For each line in the records that contains "elbow", make a copy.

─── DATA EXTRACT

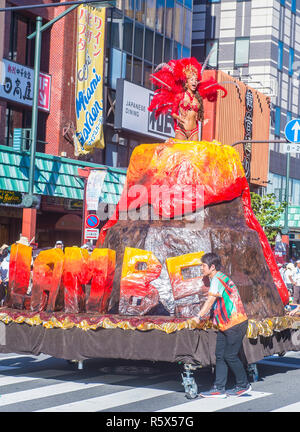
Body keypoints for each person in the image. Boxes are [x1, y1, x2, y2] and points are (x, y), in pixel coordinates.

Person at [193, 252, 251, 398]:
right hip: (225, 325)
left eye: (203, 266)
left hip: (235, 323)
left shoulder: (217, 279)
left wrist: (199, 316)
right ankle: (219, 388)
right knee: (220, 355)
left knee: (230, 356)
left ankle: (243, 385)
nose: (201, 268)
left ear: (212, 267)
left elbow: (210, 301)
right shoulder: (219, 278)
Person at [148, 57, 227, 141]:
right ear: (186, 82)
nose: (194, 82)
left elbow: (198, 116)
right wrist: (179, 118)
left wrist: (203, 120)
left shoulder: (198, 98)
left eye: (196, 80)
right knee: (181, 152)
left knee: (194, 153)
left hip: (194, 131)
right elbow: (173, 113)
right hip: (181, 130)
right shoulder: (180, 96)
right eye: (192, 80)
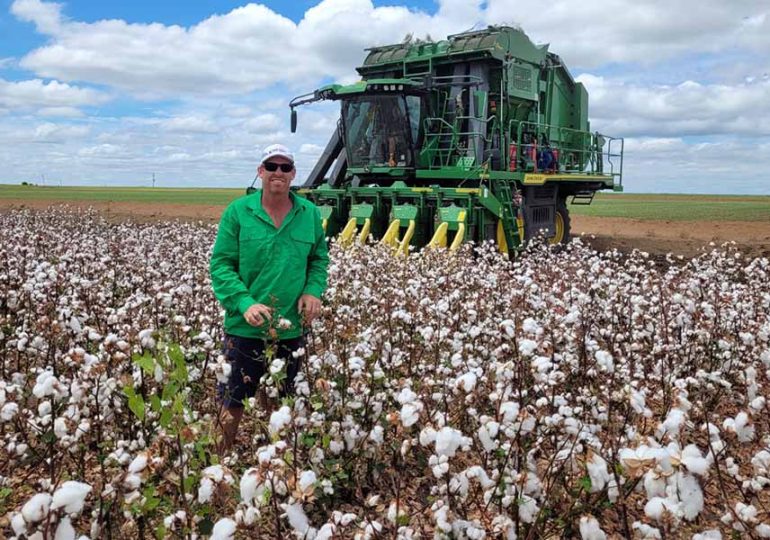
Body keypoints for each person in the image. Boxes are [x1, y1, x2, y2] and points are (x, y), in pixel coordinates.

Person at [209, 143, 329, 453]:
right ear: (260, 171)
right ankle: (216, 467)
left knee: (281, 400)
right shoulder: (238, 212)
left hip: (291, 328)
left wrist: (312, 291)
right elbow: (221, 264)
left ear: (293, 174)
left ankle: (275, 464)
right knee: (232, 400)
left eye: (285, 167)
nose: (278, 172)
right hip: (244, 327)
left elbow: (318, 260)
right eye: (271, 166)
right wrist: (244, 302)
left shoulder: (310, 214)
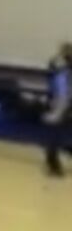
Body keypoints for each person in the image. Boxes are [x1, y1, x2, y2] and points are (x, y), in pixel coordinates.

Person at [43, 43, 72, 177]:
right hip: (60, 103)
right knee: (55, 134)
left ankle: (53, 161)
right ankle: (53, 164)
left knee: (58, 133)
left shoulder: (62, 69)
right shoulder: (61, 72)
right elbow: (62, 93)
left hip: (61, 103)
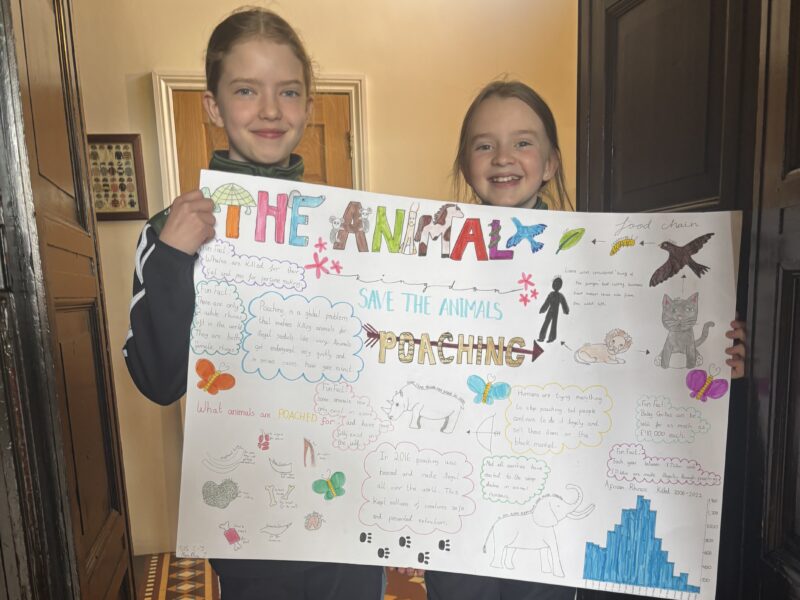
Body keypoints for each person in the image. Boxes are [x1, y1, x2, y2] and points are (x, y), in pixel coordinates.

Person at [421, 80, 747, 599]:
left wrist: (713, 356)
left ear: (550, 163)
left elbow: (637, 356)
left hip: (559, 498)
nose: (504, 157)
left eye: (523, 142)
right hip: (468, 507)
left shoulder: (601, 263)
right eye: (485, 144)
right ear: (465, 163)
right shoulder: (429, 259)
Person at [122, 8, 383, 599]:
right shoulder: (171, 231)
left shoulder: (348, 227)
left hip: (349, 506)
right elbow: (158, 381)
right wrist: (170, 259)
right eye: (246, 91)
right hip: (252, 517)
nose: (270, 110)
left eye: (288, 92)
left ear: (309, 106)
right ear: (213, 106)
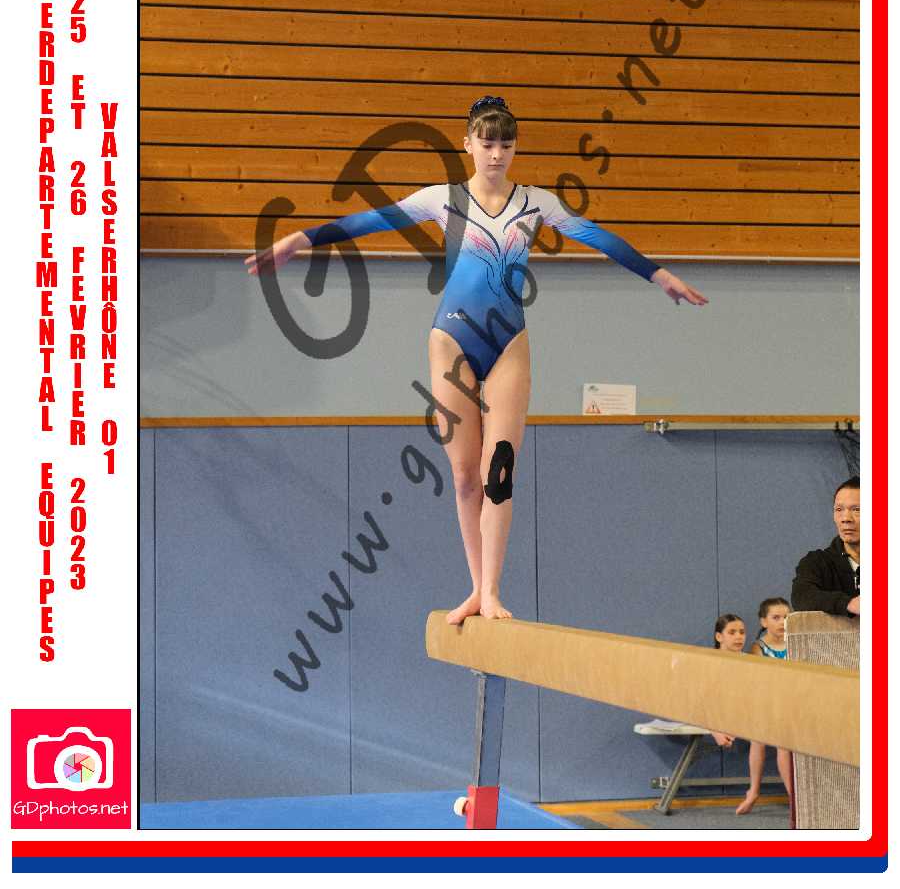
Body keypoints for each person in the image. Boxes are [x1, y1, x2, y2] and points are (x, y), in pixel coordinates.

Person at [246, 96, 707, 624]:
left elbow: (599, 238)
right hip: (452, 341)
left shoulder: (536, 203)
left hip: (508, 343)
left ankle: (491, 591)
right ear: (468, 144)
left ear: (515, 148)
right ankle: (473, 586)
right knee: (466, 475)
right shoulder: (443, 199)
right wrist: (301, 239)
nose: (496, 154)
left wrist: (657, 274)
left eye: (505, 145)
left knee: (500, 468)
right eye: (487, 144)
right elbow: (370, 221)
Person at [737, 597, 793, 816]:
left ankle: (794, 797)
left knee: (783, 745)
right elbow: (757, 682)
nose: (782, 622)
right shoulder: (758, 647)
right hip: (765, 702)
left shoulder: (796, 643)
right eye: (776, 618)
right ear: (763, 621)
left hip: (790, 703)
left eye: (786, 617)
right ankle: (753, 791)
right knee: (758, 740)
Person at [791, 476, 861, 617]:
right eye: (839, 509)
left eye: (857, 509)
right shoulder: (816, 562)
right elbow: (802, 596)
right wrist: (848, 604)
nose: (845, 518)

──────

→ **WRITTEN RESPONSE**
left elbow: (210, 301)
left elbow: (198, 116)
right elbow: (173, 113)
right elbow: (221, 264)
left elbow: (318, 260)
right elbow: (62, 93)
left elbow: (637, 356)
right elbow: (158, 381)
left elbow: (599, 238)
right elbow: (370, 221)
right elbow: (757, 682)
right elbow: (802, 596)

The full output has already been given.